- Date: April 9, 2005
- Title(s) on the line: TUF 1 Light Heavyweight Division Champion

Tale of the tape
- Boxer: Forrest Griffin / Stephan Bonnar
- Nickname:  / American Psycho
- Hometown: Augusta, Georgia / Munster, Indiana
- Pre-fight record: 9–2 / 9–1

Result
- Forrest Griffin wins by unanimous decision; both fighters receive six–figure UFC contracts

= Forrest Griffin vs. Stephan Bonnar =

Mixed martial arts rivalries

Forrest Griffin vs. Stephan Bonnar is a duo of fights starting in the finals of The Ultimate Fighter 1 contest which received national acclaim, and was highly regarded among fans as one of the most exciting, greatest and memorable fights in the history of not only the Ultimate Fighting Championship (UFC) but of mixed martial arts (MMA) in general. The bout was voted fight of the year by a poll of over 19,000 readers of the website MMAWeekly.com, and was recognized as the 2005 Shoot Match of the Year by the Wrestling Observer Newsletter. The fight was credited by Dana White as the "most important fight in UFC history". The fight was also voted the greatest fight in UFC history in 2009.

== Background ==

The first season of The Ultimate Fighter reality television show featured sixteen mixed martial artists divided into two weight classes: middleweight and light heavyweight. Coaches Randy Couture and Chuck Liddell were selected to mentor the contestants. The contestants were distributed evenly between two teams, and a series of exhibition matches were held until only two fighters from each weight class remained. The finalists appeared on national television in the show finale and competed for a contract with the UFC.

Forrest Griffin, coached by Chuck Liddell, and Stephan Bonnar, coached by Randy Couture, met in the light heavyweight final.

Both fighters defeated two opponents to make it to the final. On episode seven, Stephan Bonnar defeated Bobby Southworth from Team Liddell in a split decision. On episode nine, Forrest Griffin defeated his first opponent, Alex Schoenauer, by TKO. In the semi-finals, the contestants fought the remaining teammate in their respective weight class to determine the finalists. Forrest Griffin defeated Sam Hoger by TKO; Stephan Bonnar defeated teammate Mike Swick by triangle choke / armbar submission.

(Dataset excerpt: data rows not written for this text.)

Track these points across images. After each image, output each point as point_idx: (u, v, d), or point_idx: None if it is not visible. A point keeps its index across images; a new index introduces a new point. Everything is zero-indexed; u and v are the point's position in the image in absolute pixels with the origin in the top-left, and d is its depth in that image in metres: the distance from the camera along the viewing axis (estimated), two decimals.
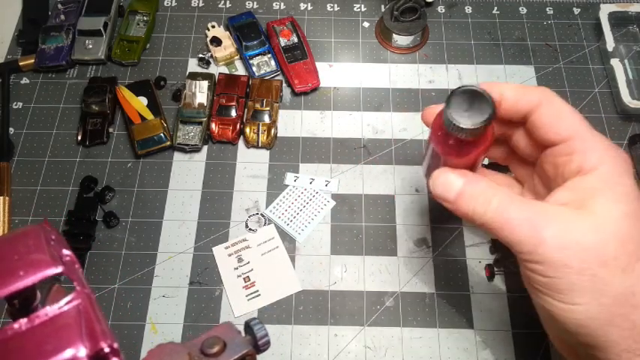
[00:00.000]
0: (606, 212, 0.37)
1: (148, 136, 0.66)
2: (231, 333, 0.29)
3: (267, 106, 0.68)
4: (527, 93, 0.42)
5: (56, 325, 0.23)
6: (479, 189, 0.40)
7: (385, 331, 0.57)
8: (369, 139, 0.68)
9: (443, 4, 0.80)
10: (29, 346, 0.22)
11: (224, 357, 0.28)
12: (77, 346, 0.22)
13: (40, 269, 0.23)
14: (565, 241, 0.36)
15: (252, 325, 0.30)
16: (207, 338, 0.29)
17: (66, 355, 0.22)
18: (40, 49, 0.72)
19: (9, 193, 0.64)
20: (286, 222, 0.63)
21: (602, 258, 0.35)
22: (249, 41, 0.73)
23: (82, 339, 0.22)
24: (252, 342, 0.29)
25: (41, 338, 0.22)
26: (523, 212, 0.38)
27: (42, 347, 0.22)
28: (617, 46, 0.72)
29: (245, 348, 0.28)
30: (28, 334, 0.23)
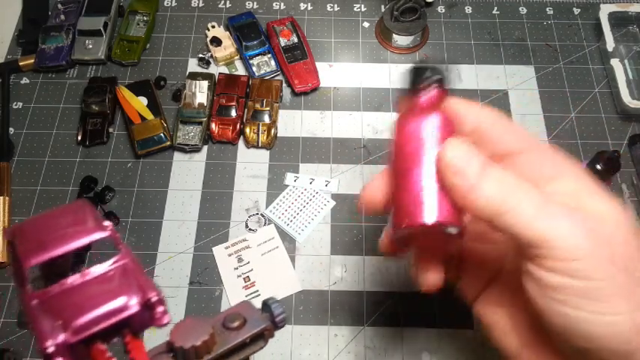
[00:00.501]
0: (601, 210, 0.32)
1: (148, 136, 0.66)
2: (250, 310, 0.32)
3: (267, 106, 0.68)
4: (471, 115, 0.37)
5: (107, 279, 0.26)
6: (502, 171, 0.32)
7: (385, 331, 0.57)
8: (369, 139, 0.68)
9: (443, 4, 0.80)
10: (84, 296, 0.25)
11: (244, 331, 0.30)
12: (129, 295, 0.25)
13: (90, 233, 0.26)
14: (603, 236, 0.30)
15: (270, 304, 0.32)
16: (228, 314, 0.31)
17: (119, 303, 0.25)
18: (40, 49, 0.72)
19: (9, 193, 0.64)
20: (286, 222, 0.63)
21: (624, 257, 0.30)
22: (249, 41, 0.73)
23: (132, 290, 0.25)
24: (270, 318, 0.31)
25: (94, 290, 0.25)
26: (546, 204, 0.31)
27: (96, 296, 0.25)
28: (617, 46, 0.72)
29: (264, 323, 0.31)
30: (81, 287, 0.26)
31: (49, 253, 0.25)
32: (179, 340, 0.28)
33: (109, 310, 0.25)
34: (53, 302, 0.25)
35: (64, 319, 0.24)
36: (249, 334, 0.30)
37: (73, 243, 0.26)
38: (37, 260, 0.25)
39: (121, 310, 0.25)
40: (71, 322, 0.24)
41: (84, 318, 0.24)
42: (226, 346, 0.29)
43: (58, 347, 0.23)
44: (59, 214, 0.27)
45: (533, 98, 0.71)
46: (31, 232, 0.26)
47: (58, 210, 0.28)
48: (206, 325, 0.29)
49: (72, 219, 0.27)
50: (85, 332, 0.24)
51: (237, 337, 0.30)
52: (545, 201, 0.31)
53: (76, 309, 0.24)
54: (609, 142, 0.68)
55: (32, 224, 0.27)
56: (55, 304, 0.25)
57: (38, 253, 0.25)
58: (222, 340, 0.29)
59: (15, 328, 0.57)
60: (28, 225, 0.27)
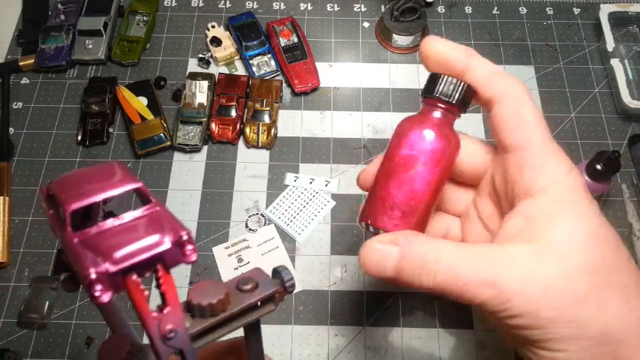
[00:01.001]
0: (565, 241, 0.32)
1: (148, 136, 0.66)
2: (262, 276, 0.34)
3: (267, 106, 0.68)
4: (496, 81, 0.36)
5: (141, 222, 0.28)
6: (418, 254, 0.33)
7: (385, 331, 0.57)
8: (369, 139, 0.68)
9: (443, 4, 0.80)
10: (121, 234, 0.28)
11: (257, 293, 0.32)
12: (162, 234, 0.28)
13: (125, 184, 0.29)
14: (532, 291, 0.31)
15: (280, 271, 0.34)
16: (241, 278, 0.33)
17: (153, 239, 0.27)
18: (40, 49, 0.72)
19: (9, 193, 0.64)
20: (286, 222, 0.63)
21: (574, 299, 0.31)
22: (249, 41, 0.73)
23: (164, 230, 0.28)
24: (281, 284, 0.33)
25: (130, 230, 0.28)
26: (477, 267, 0.32)
27: (133, 234, 0.27)
28: (617, 46, 0.72)
29: (275, 287, 0.33)
30: (118, 228, 0.28)
31: (88, 199, 0.28)
32: (197, 297, 0.30)
33: (145, 245, 0.27)
34: (92, 241, 0.27)
35: (104, 252, 0.26)
36: (262, 296, 0.32)
37: (110, 191, 0.28)
38: (78, 204, 0.27)
39: (155, 245, 0.27)
40: (111, 255, 0.26)
41: (122, 251, 0.26)
42: (240, 305, 0.31)
43: (99, 275, 0.25)
44: (93, 170, 0.30)
45: (533, 98, 0.71)
46: (69, 184, 0.29)
47: (91, 167, 0.31)
48: (222, 286, 0.31)
49: (105, 174, 0.30)
50: (123, 263, 0.26)
51: (250, 298, 0.32)
52: (457, 272, 0.32)
53: (115, 244, 0.27)
54: (609, 142, 0.68)
55: (68, 178, 0.29)
56: (94, 242, 0.27)
57: (78, 198, 0.28)
58: (236, 300, 0.31)
59: (15, 328, 0.57)
60: (64, 179, 0.29)
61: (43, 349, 0.56)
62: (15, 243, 0.61)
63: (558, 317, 0.31)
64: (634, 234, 0.61)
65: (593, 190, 0.58)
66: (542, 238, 0.32)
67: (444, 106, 0.35)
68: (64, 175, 0.30)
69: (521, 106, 0.35)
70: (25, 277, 0.59)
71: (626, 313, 0.32)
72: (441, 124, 0.35)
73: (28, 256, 0.61)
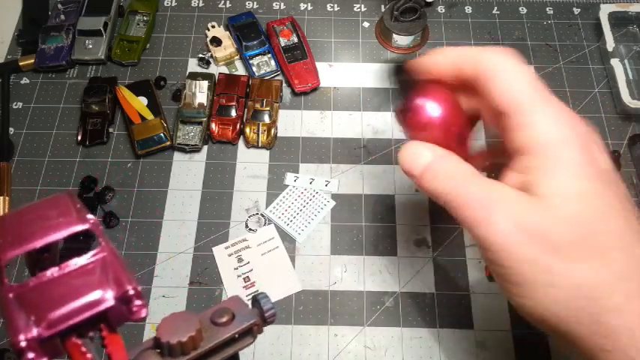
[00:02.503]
0: (555, 194, 0.33)
1: (148, 136, 0.66)
2: (240, 306, 0.31)
3: (267, 106, 0.68)
4: (467, 58, 0.38)
5: (85, 273, 0.26)
6: (445, 165, 0.37)
7: (385, 331, 0.57)
8: (369, 139, 0.68)
9: (443, 4, 0.80)
10: (61, 289, 0.25)
11: (233, 326, 0.30)
12: (105, 289, 0.25)
13: (70, 225, 0.26)
14: (514, 227, 0.33)
15: (260, 299, 0.31)
16: (217, 309, 0.30)
17: (94, 297, 0.25)
18: (40, 49, 0.72)
19: (9, 193, 0.64)
20: (286, 222, 0.63)
21: (553, 245, 0.32)
22: (249, 41, 0.73)
23: (108, 283, 0.25)
24: (260, 314, 0.31)
25: (72, 283, 0.25)
26: (479, 192, 0.35)
27: (73, 290, 0.25)
28: (617, 46, 0.72)
29: (252, 319, 0.30)
30: (59, 280, 0.25)
31: (26, 246, 0.25)
32: (165, 335, 0.28)
33: (84, 303, 0.25)
34: (29, 296, 0.25)
35: (38, 313, 0.24)
36: (237, 330, 0.30)
37: (53, 235, 0.26)
38: (14, 253, 0.25)
39: (96, 303, 0.25)
40: (45, 317, 0.24)
41: (58, 312, 0.24)
42: (213, 341, 0.29)
43: (30, 342, 0.23)
44: (42, 207, 0.27)
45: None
46: (11, 226, 0.26)
47: (40, 203, 0.28)
48: (193, 320, 0.29)
49: (54, 211, 0.27)
50: (58, 327, 0.24)
51: (225, 332, 0.30)
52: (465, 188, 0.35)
53: (51, 303, 0.24)
54: (609, 142, 0.68)
55: (13, 218, 0.27)
56: (30, 298, 0.25)
57: (16, 246, 0.25)
58: (210, 335, 0.29)
59: None
60: (8, 218, 0.27)
61: None
62: None
63: (534, 258, 0.32)
64: None
65: None
66: (534, 190, 0.34)
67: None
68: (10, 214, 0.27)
69: (505, 72, 0.37)
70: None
71: (604, 270, 0.32)
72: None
73: None
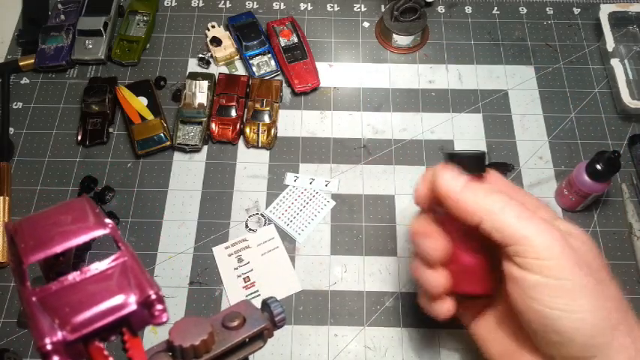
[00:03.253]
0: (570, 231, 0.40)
1: (148, 136, 0.66)
2: (250, 310, 0.32)
3: (267, 106, 0.68)
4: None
5: (106, 277, 0.26)
6: (481, 185, 0.40)
7: (385, 331, 0.57)
8: (369, 139, 0.68)
9: (443, 4, 0.80)
10: (83, 293, 0.25)
11: (244, 330, 0.30)
12: (127, 293, 0.25)
13: (90, 230, 0.26)
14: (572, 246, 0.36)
15: (270, 303, 0.32)
16: (228, 313, 0.31)
17: (117, 301, 0.25)
18: (40, 49, 0.72)
19: (9, 193, 0.64)
20: (286, 222, 0.63)
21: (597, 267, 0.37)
22: (249, 41, 0.73)
23: (130, 288, 0.25)
24: (270, 318, 0.31)
25: (93, 287, 0.25)
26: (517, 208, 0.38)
27: (96, 295, 0.25)
28: (617, 46, 0.72)
29: (263, 323, 0.31)
30: (81, 284, 0.25)
31: (48, 251, 0.25)
32: (178, 338, 0.28)
33: (107, 308, 0.25)
34: (52, 300, 0.25)
35: (62, 317, 0.24)
36: (249, 334, 0.30)
37: (73, 240, 0.26)
38: (36, 258, 0.25)
39: (119, 308, 0.25)
40: (69, 320, 0.24)
41: (81, 316, 0.24)
42: (225, 345, 0.29)
43: (55, 345, 0.23)
44: (60, 211, 0.27)
45: (533, 98, 0.71)
46: (31, 229, 0.26)
47: (58, 207, 0.28)
48: (205, 324, 0.29)
49: (72, 216, 0.27)
50: (82, 330, 0.24)
51: (236, 336, 0.30)
52: (525, 210, 0.37)
53: (74, 307, 0.24)
54: (609, 142, 0.68)
55: (32, 221, 0.27)
56: (53, 302, 0.25)
57: (38, 250, 0.25)
58: (221, 339, 0.29)
59: (15, 328, 0.57)
60: (28, 222, 0.27)
61: None
62: None
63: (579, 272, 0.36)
64: (634, 234, 0.61)
65: (593, 190, 0.58)
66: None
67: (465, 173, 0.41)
68: (28, 217, 0.27)
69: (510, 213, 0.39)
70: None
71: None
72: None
73: None
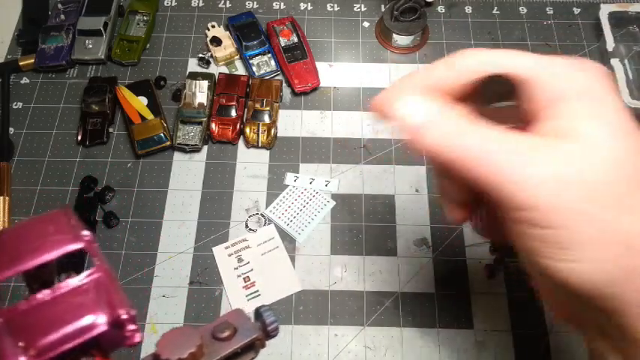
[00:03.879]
0: (592, 134, 0.28)
1: (148, 136, 0.66)
2: (242, 319, 0.31)
3: (267, 106, 0.68)
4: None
5: (77, 295, 0.25)
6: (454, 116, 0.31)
7: (385, 331, 0.57)
8: (369, 139, 0.68)
9: (443, 4, 0.80)
10: (52, 313, 0.24)
11: (235, 341, 0.29)
12: (97, 314, 0.24)
13: (64, 244, 0.25)
14: (553, 177, 0.27)
15: (262, 312, 0.31)
16: (218, 324, 0.30)
17: (86, 322, 0.24)
18: (40, 49, 0.72)
19: (9, 193, 0.64)
20: (286, 222, 0.63)
21: (606, 194, 0.27)
22: (249, 41, 0.73)
23: (101, 307, 0.25)
24: (262, 327, 0.31)
25: (63, 307, 0.25)
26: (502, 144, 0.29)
27: (64, 315, 0.24)
28: (617, 46, 0.72)
29: (255, 333, 0.30)
30: (51, 303, 0.25)
31: (17, 267, 0.24)
32: (165, 351, 0.27)
33: (75, 329, 0.24)
34: (19, 320, 0.24)
35: (28, 339, 0.23)
36: (239, 345, 0.29)
37: (45, 256, 0.25)
38: (4, 275, 0.24)
39: (88, 329, 0.24)
40: (34, 343, 0.23)
41: (47, 338, 0.23)
42: (215, 357, 0.29)
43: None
44: (37, 224, 0.27)
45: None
46: (7, 243, 0.26)
47: (37, 219, 0.27)
48: (195, 335, 0.28)
49: (49, 228, 0.26)
50: (48, 354, 0.23)
51: (227, 347, 0.29)
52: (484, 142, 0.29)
53: (41, 328, 0.24)
54: None
55: (10, 234, 0.26)
56: (20, 323, 0.24)
57: (8, 267, 0.24)
58: (211, 351, 0.29)
59: None
60: (5, 235, 0.26)
61: None
62: None
63: (585, 211, 0.27)
64: None
65: None
66: (572, 133, 0.28)
67: None
68: (6, 231, 0.26)
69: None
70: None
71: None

==The Ultimate Fighter Finale==

The finale was held at the Cox Pavilion in Las Vegas, Nevada on April 9, 2005 and was broadcast nationally on Spike TV. It was refereed by Herb Dean and was slated for three 5-minute rounds, the standard UFC format for non-title fights.

Neither fighter offered to "touch gloves" (a gesture of sportsmanship) as the fight began. Both fighters exchanged punches and the occasional low kicks, with Griffin gaining a slight advantage (according to color commentator Joe Rogan). The first round ended with no clear winner. Rogan called the first round the "Hagler-Hearns" of mixed martial arts history (alluding to a famous boxing bout between Marvin Hagler and Thomas Hearns, known as The War).

Early in the second round, a jab by Bonnar created a cut on Griffin's nose, prompting the referee to stop the fight so a doctor could check the cut and clear Griffin to continue. He was cleared, and the fight continued as Bonnar controlled Griffin with a Muay Thai clinch and delivered several knees to Griffin's face. The round ended with Griffin failing a takedown attempt, and Bonnar defending Griffin's offensive Thai clinch.

In the third and final round, Griffin started with low kicks and punches; Bonnar attempted to counterattack from a distance. Griffin delivered several knees from the Thai clinch. Mid-round, Bonnar landed several short punches while infighting. However, Bonnar counterattacked only when opportunities were present. The round ended with Griffin holding Bonnar in a Thai clinch and attacking with knees, followed by a short exchange of punches.

All three judges scored the fight 29–28 in favor of the winner, Forrest Griffin, but because of Stephan Bonnar's outstanding performance, Dana White also granted Stephan a UFC contract on the spot.

The UFC awarded Griffin a contract, as well as a Scion car, a dirt bike, and an Audemars Piguet watch.

==Rematch at UFC 62==

Griffin and Bonnar met again as the co-main event of UFC 62, with Griffin winning another unanimous decision. Following the bout, Bonnar tested positive by the Nevada State Athletic Commission for boldenone, a banned anabolic steroid, and received a nine-month suspension and a $5,000 fine.